Prompt 1 -
From the census data notebook excerpt below, list every Python module it imports.

Due to size constraints (>10GB raw CSVs), the raw datasets are not tracked in GitHub
<br>
All data can be fully reproduced by running the script, more detail on reproducibility in README file

Raw data source:
<br>
https://www.census.gov/programs-surveys/acs/microdata.html
<br>
https://www2.census.gov/programs-surveys/acs/data/pums/

# CA Data 

In [1]:
import os
import requests
import zipfile
import io
import pandas as pd
from pathlib import Path

In [2]:
def download_acs_1year_person_data(state_abbr="ca", years=[2018,2019, 2021, 2022, 2023]):
    """
    Downloads 1-Year ACS PUMS person files. 
    """
    for year in years:
        url = f"https://www2.census.gov/programs-surveys/acs/data/pums/{year}/1-Year/csv_p{state_abbr}.zip"
        dest_folder = f"data_persons_{state_abbr}_1yr/{year}"
        os.makedirs(dest_folder, exist_ok=True)
        
        print(f"Downloading {year} 1-Year data...")
        try:
            r = requests.get(url, stream=True)
            r.raise_for_status()

Prompt 2 -
Extract each line of the records below that contains the string "does", matching case exactly.

Dataset -
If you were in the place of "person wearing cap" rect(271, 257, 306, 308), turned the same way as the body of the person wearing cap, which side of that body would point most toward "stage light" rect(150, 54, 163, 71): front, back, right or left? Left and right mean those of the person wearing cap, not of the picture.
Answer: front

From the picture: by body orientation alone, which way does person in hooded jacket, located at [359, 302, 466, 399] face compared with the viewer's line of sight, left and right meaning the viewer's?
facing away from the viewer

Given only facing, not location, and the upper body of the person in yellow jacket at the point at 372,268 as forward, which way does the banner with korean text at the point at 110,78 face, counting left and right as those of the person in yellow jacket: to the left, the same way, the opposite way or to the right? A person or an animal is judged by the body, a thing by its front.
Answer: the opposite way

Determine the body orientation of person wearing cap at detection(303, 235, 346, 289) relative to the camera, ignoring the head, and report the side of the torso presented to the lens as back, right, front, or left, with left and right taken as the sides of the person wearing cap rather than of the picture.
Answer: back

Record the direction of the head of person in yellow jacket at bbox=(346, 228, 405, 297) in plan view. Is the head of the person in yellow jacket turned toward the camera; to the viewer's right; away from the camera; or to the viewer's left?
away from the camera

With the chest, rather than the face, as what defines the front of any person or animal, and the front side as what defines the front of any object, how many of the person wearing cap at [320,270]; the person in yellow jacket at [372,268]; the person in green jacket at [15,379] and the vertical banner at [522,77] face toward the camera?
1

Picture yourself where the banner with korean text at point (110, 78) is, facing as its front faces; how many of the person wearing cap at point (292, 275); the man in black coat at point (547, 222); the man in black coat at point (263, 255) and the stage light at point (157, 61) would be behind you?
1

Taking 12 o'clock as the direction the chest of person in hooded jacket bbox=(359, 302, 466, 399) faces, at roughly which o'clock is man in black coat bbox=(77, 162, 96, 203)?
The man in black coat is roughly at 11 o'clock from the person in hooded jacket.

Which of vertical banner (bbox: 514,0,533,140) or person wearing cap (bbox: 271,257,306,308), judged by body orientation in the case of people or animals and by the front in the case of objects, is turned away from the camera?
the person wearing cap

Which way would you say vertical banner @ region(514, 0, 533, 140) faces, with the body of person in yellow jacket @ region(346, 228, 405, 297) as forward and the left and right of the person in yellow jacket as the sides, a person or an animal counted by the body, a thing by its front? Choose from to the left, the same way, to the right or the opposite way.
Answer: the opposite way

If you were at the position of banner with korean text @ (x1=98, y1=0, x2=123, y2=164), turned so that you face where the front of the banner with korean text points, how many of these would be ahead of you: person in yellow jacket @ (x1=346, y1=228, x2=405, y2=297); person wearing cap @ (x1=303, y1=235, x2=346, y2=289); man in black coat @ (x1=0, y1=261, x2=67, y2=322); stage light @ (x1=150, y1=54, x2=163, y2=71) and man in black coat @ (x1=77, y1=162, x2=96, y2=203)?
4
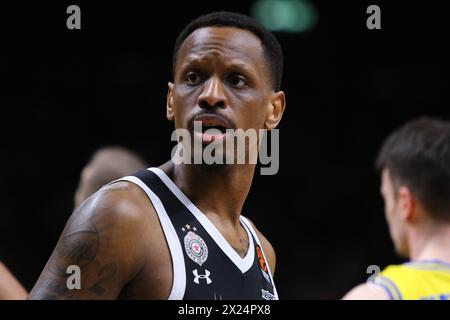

Task response 1 -
os, requests, zipfile, io, pandas, pathlib

Task response 2 -
From the picture: by body orientation alone, which way does person in hooded jacket, located at [359, 302, 466, 399] face compared with the viewer's line of sight, left and right meaning the viewer's?
Given only facing, not location, and the upper body of the person in yellow jacket at the point at 372,268 as forward, which way does the banner with korean text at the point at 110,78 face, counting left and right as those of the person in yellow jacket: to the left, the same way, the opposite way or to the right? A person or an animal is judged by the body, a thing by its front.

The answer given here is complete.